====== Material for this exercise
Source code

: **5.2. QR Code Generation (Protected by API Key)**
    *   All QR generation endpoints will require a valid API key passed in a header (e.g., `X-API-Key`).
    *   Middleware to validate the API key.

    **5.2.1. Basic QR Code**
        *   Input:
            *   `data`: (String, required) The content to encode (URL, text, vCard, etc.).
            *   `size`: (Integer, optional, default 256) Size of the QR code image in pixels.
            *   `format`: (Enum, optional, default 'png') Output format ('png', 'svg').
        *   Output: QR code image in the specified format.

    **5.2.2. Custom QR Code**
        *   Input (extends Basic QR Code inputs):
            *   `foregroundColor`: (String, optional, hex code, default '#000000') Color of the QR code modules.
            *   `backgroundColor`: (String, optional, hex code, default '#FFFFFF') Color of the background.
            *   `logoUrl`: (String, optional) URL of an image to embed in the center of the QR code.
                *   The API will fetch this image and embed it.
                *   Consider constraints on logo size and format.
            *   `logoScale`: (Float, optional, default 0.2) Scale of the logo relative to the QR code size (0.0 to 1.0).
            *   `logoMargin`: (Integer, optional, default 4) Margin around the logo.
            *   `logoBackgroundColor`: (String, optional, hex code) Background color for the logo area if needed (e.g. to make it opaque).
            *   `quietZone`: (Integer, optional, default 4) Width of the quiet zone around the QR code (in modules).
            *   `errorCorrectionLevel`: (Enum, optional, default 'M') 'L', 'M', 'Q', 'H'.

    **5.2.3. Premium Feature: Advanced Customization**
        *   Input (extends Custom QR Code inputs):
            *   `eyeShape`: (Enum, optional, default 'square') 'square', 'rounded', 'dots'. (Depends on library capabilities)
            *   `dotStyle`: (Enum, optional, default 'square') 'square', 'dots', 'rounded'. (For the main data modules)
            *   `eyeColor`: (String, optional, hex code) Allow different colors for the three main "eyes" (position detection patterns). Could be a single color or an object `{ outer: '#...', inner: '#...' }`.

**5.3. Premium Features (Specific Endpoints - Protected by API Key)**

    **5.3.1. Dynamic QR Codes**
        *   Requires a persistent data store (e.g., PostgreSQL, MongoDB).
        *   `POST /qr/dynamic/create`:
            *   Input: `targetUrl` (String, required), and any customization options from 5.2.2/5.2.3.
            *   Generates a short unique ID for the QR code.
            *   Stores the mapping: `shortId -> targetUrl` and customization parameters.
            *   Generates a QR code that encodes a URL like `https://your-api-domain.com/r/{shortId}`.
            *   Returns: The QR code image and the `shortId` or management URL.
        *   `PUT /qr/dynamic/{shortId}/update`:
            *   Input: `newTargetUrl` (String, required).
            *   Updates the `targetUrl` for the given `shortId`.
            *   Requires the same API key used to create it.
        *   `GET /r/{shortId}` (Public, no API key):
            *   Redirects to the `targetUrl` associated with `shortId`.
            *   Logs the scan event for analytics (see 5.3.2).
============
Your objective:
Transcribe the source text of each item above, reproducing every line and character without change.

Written response:
Source code

: **5.2. QR Code Generation (Protected by API Key)**
    *   All QR generation endpoints will require a valid API key passed in a header (e.g., `X-API-Key`).
    *   Middleware to validate the API key.

    **5.2.1. Basic QR Code**
        *   Input:
            *   `data`: (String, required) The content to encode (URL, text, vCard, etc.).
            *   `size`: (Integer, optional, default 256) Size of the QR code image in pixels.
            *   `format`: (Enum, optional, default 'png') Output format ('png', 'svg').
        *   Output: QR code image in the specified format.

    **5.2.2. Custom QR Code**
        *   Input (extends Basic QR Code inputs):
            *   `foregroundColor`: (String, optional, hex code, default '#000000') Color of the QR code modules.
            *   `backgroundColor`: (String, optional, hex code, default '#FFFFFF') Color of the background.
            *   `logoUrl`: (String, optional) URL of an image to embed in the center of the QR code.
                *   The API will fetch this image and embed it.
                *   Consider constraints on logo size and format.
            *   `logoScale`: (Float, optional, default 0.2) Scale of the logo relative to the QR code size (0.0 to 1.0).
            *   `logoMargin`: (Integer, optional, default 4) Margin around the logo.
            *   `logoBackgroundColor`: (String, optional, hex code) Background color for the logo area if needed (e.g. to make it opaque).
            *   `quietZone`: (Integer, optional, default 4) Width of the quiet zone around the QR code (in modules).
            *   `errorCorrectionLevel`: (Enum, optional, default 'M') 'L', 'M', 'Q', 'H'.

    **5.2.3. Premium Feature: Advanced Customization**
        *   Input (extends Custom QR Code inputs):
            *   `eyeShape`: (Enum, optional, default 'square') 'square', 'rounded', 'dots'. (Depends on library capabilities)
            *   `dotStyle`: (Enum, optional, default 'square') 'square', 'dots', 'rounded'. (For the main data modules)
            *   `eyeColor`: (String, optional, hex code) Allow different colors for the three main "eyes" (position detection patterns). Could be a single color or an object `{ outer: '#...', inner: '#...' }`.

**5.3. Premium Features (Specific Endpoints - Protected by API Key)**

    **5.3.1. Dynamic QR Codes**
        *   Requires a persistent data store (e.g., PostgreSQL, MongoDB).
        *   `POST /qr/dynamic/create`:
            *   Input: `targetUrl` (String, required), and any customization options from 5.2.2/5.2.3.
            *   Generates a short unique ID for the QR code.
            *   Stores the mapping: `shortId -> targetUrl` and customization parameters.
            *   Generates a QR code that encodes a URL like `https://your-api-domain.com/r/{shortId}`.
            *   Returns: The QR code image and the `shortId` or management URL.
        *   `PUT /qr/dynamic/{shortId}/update`:
            *   Input: `newTargetUrl` (String, required).
            *   Updates the `targetUrl` for the given `shortId`.
            *   Requires the same API key used to create it.
        *   `GET /r/{shortId}` (Public, no API key):
            *   Redirects to the `targetUrl` associated with `shortId`.
            *   Logs the scan event for analytics (see 5.3.2).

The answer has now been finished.